# Graph Transformers

## Self-Attention as Message Passing

Let's assume that we have three tokens with scalar features:
$$x_1 = 1, \quad x_2 = 2, \quad x_3 = 0$$

Note: This is a toy model. In practice, token features are high-dimensional vectors.

For simplicity, we define $W^Q=W^K=W^V=I$, therefore:
$$q_i = x_i,\quad k_i = x_i,\quad v_i = x_i$$

And the self-attention update for token 1:
$$z_1 = \sum_{j=1}^3 \alpha_{1j} v_j, \quad \alpha_{1j} = \frac{e^{q_1 k_j}}{\sum_{\ell} e^{q_1 k_\ell}}$$

Before doing any math, answer:

1. Which token do you expect token 1 to pay most attention to?
2. Which token should receive the least attention from others?

Now, compute and answer:

3. All $\alpha_{1j}$ and then $z_1$. Describe what $z_1$ represents in this example.
4. Are $\alpha_{12}$ and $\alpha_{21}$ equal? What does this say about attention as an "edge weight"?
5. What happens if all $x_i$ are equal? What kind of GNN is this equivalent to?
6. What changes in the self-attention mechanism when moving from a Transformer to a GAT?

## Graph Laplacian Magic

In previous lectures, we used the Laplacian matrix $L$, but what does it actually mean?

Given an undirected graph with adjacency matrix $A$ and degree matrix $D$, $L$ is defined as:
$$L = D - A$$

Consider the following path graph of $3$ nodes:

![alt text](assets/w8_path.png "G")

1. What is the Laplacian matrix for this graph?
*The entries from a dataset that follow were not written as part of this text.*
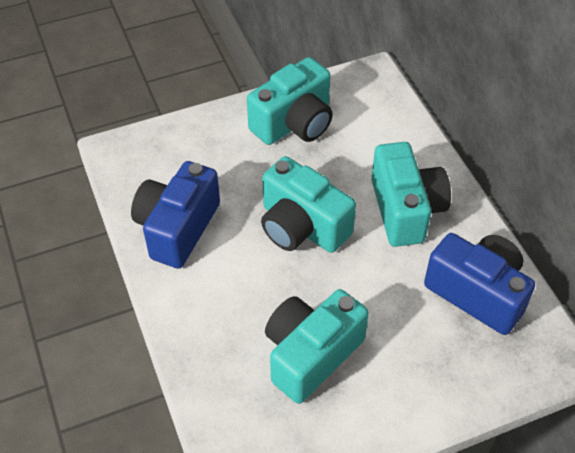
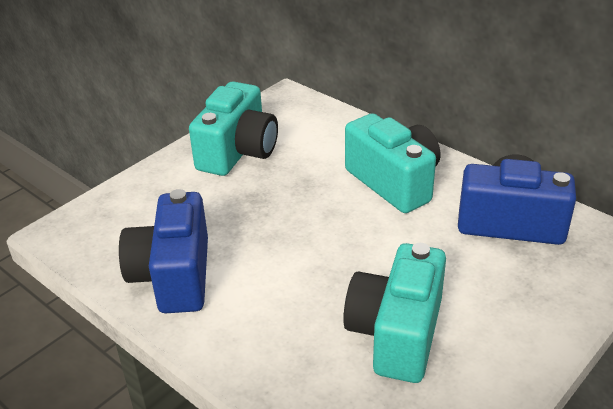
camera: 25 degrees left, 15 degrees down
turquoise camera [261,156,356,253] -> none

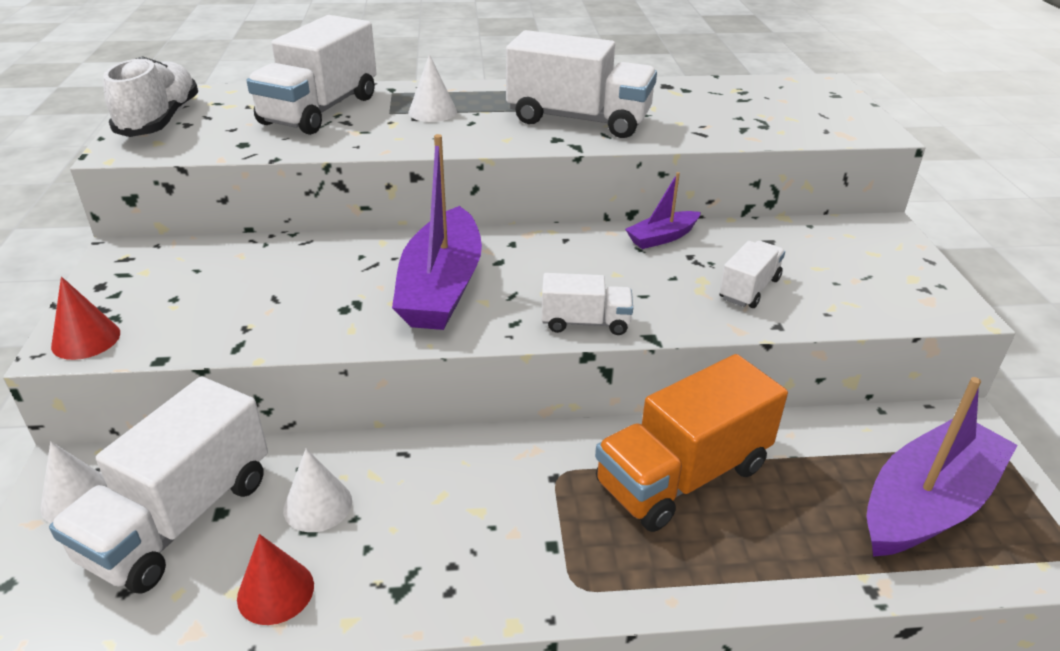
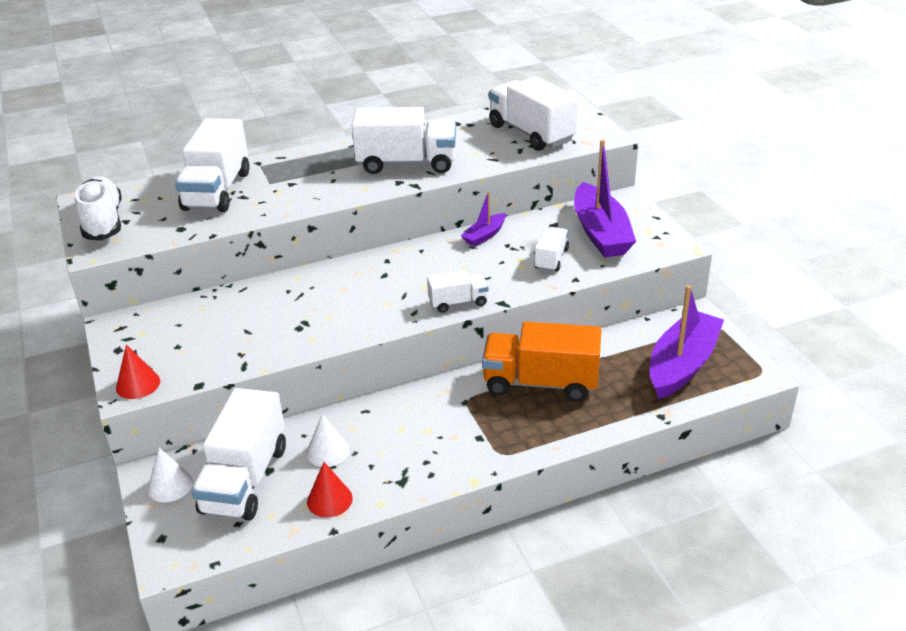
camera: 15 degrees left, 0 degrees up
purple boat [392,134,482,330] -> purple boat moved to [574,140,636,257]
white cone [408,54,457,122] -> none
orange truck [595,354,788,532] -> orange truck turned 60 degrees clockwise [482,321,601,401]
none -> white truck [489,77,578,151]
2. Verify that the following are eigenvectors of $L$, and find the corresponding eigenvalues:
    - $(-1,0,1)^\top$
    - $(1,1,1)^\top$
    - $(1,-2,1)^\top$

    Refresher: $Lv=\lambda v$, where $v$ is the eigenvector and $\lambda$ is the eigenvalue.

3. Order the eigenvectors from slowly varying to rapidly varying (i.e., smooth vs oscillatory) across the graph. Then, look at the corresponding eigenvalues. What do you observe about how the eigenvalues are ordered relative to the variation speed?

4. Based on your finding in (3), which eigenvectors capture the global structure and which eigenvectors capture the local variation?

5. Now let's verify our findings in a relatively larger graph. We will revisit the Karate Club graph and plot what the eigenvectors highlight within the graph.

    The following code snippet computes the eigenvectors and sorts them based on the corresponding eigenvalues. Plot different eigenvectors across the graph to see which information they encode (local vs global). Does it match with your finding in (4)?

In [None]:
import networkx as nx
import numpy as np
import matplotlib.pyplot as plt

# load the Karate Club graph
G = nx.karate_club_graph()

# compute the Laplacian matrix
L = nx.laplacian_matrix(G).toarray()

# compute eigenvalues and eigenvectors
eigvals, eigvecs = np.linalg.eigh(L)

# sort eigenvalues and eigenvectors
idx = np.argsort(eigvals)
eigvals = eigvals[idx]
eigvecs = eigvecs[:, idx]

# plot the eigenvectors
pos = nx.spring_layout(G, seed=42)
for k in [1]:
	plt.figure()
	nx.draw(G, pos, node_color=eigvecs[:, k], cmap='coolwarm', with_labels=False)
	plt.title(f"Laplacian eigenvector {k}")
	plt.show()

## Eigenvector Sign Ambiguity

Recall that $Lv=\lambda v$, where $v$ is the eigenvector and $\lambda$ is the eigenvalue. This also means:
$$L(-v)=\lambda (-v)$$

1. Why is this a problem when we want to use the eigenvectors as positional encodings?

2. Would an attention-based model automatically be invariant to this sign ambiguity? Why or why not?

3. If we need sign invariance, why don't we just take $|v|$ before using it as a positional encoding?

4. How does `SignNet` ([paper link](https://arxiv.org/pdf/2202.13013)) solve this problem? You can play with the following code snippet which implements a simplifed version of `SignNet`.

In [None]:
import torch
import torch.nn as nn

class SimpleSignNet(nn.Module):
    def __init__(self, hidden_dim=16):
        super().__init__()
        self.phi = nn.Sequential(
            nn.Linear(1, hidden_dim),
            nn.ReLU(),
            nn.Linear(hidden_dim, hidden_dim)
        )

    def forward(self, v):
        # v: (n,) eigenvector
        v = v.unsqueeze(-1)        # (n, 1)

        out_pos = self.phi(v)      # φ(v)
        out_neg = self.phi(-v)     # φ(-v)

        return out_pos + out_neg   # sign-invariant
    
# toy eigenvector
v = torch.tensor([1.0, -2.0, 0.5])

model = SimpleSignNet()

z1 = model(v)
z2 = model(-v)

print(torch.allclose(z1, z2))